======== INPUT FOR THIS TASK ========

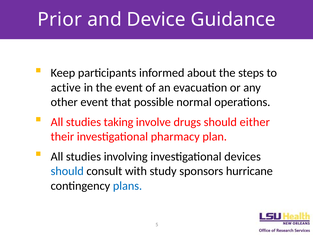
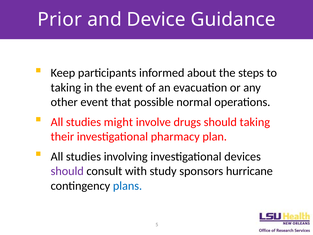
active at (66, 88): active -> taking
taking: taking -> might
should either: either -> taking
should at (67, 171) colour: blue -> purple
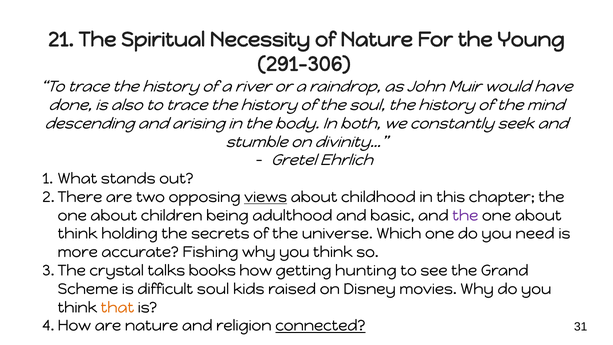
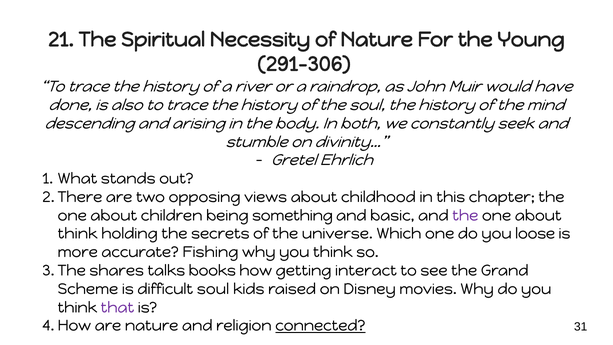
views underline: present -> none
adulthood: adulthood -> something
need: need -> loose
crystal: crystal -> shares
hunting: hunting -> interact
that colour: orange -> purple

========

**TASK DETAILS**
Give back every line above unchanged, leaving out the pictures.

**FULL ANSWER**
active at (66, 88): active -> taking
taking: taking -> might
should either: either -> taking
should at (67, 171) colour: blue -> purple
views underline: present -> none
adulthood: adulthood -> something
need: need -> loose
crystal: crystal -> shares
hunting: hunting -> interact
that colour: orange -> purple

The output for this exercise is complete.